- SEITENTEXT:

Das Bezirksamt Treptow-Köpenick von Berlin muss ein Bürgerbegehren zum Erhalt einer bezirklichen Sportanlage zulassen. Das hat das Verwaltungsgericht Berlin mit Urteil vom 14.02.2011 entschieden.
Ein guter Grund, sich noch einmal mit den Grundzügen des Bürgerbegehrens und der direkten Demokratie auseinanderzusetzen (siehe erst kürzlich wegen eines anderen Falls hier).
Die Morgenpost berichtete kürzlich über einen medienwirksamen Volksentscheid in Berlin:
Die Berliner trauen dem Senat wohl nicht. Denn sie setzten am Sonntag mit einem Volksentscheid die Offenlegung aller Papiere zum Teilverkauf der Berliner Wasserbetriebe durch. Die Initiatoren vermuten, Rot-Rot hätte nicht alles offenbart.
Grund genug, sich mit den Grundzügen der Entscheidungsform des Volksentscheides für die mündliche Prüfung auseinanderzusetzen. Ebenso in Klausuren gehört direkte Demokratie auf kommunaler – wie aber auch auf verfassungsrechtlicher Ebene – zum Pflichtfachstoff. Der folgende Beitrag bezieht sich im kommunalrechtlichen Teil auf die Vorschriften des Landes NRW.
A. Direkte Demokratie auf Verfassungsebene
Nach Art. 20 Abs. 2 GG lautet:
Alle Staatsgewalt geht vom Volke aus. Sie wird vom Volke in Wahlen und Abstimmungen und durch besondere Organe der Gesetzgebung, der vollziehenden Gewalt und der Rechtsprechung ausgeübt.
Das Volk übt die Staatsgewalt somit in Wahlen und Abstimmungen aus. Abstimmungen sind im Vergleich zu Wahlen eine Form direkter Demokratie (also Entscheidung durch das Volk). Nichtsdestotrotz haben wir auf Grundgesetzebene bislang nichts von Volksentscheiden gehört. Bedeutet dies, dass das GG direkte Demokratie ablehnt? Dem Wortlaut des Art. 20 Abs. 2 GG nach zu urteilen ist eine solche Ansicht nicht haltbar.
Dennoch wäre ein Gesetz, das eine Volksabstimmung zu dessen Inkrafttreten benötigt, verfassungswidrig. Es liegt in solchen Fällen zwar kein Verstoß gegen Art. 20 Abs. 2 GG vor; allerdings richtet sich das Gesetzgebungsverfahren nach Art. 70 ff. GG. Dies bedeutet, dass unsere Verfassung direkte Demokratie in Form von Volksentscheidungen zwar durchaus billigt – eine solche Entscheidungsform muss aber in der Verfassung festgeschrieben sein. Die systematische Auslegung des Grundgesetzes gebietet also, dass Volksentscheide nicht ohne besondere Rechtsgrundlage entscheidungsrelevant werden. Ein solches Beispiel wäre etwa Art. 29 GG, der für die Neugliederung der Länder explizit einen Volksentscheid vorsieht.

- AUFGABE: Welcher Artikel des Grundgesetzes sieht laut Seitentext ausdrücklich einen Volksentscheid vor, und in welcher Angelegenheit?

- GEZEIGTES MATERIAL:
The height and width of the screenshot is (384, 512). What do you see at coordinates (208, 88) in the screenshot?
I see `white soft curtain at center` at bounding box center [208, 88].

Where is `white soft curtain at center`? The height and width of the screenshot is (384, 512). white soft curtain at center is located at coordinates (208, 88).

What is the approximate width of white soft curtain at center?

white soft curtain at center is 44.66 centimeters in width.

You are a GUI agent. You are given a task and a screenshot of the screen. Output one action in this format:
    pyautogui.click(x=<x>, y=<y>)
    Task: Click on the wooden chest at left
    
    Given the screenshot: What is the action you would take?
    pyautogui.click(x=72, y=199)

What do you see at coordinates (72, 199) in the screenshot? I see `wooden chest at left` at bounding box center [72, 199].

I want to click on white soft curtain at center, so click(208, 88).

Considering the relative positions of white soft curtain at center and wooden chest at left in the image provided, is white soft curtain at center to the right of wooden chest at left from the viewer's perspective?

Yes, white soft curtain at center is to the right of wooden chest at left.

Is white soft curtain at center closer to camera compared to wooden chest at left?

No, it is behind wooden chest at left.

- LÖSUNG: Art. 29 GG, für die Neugliederung der Länder.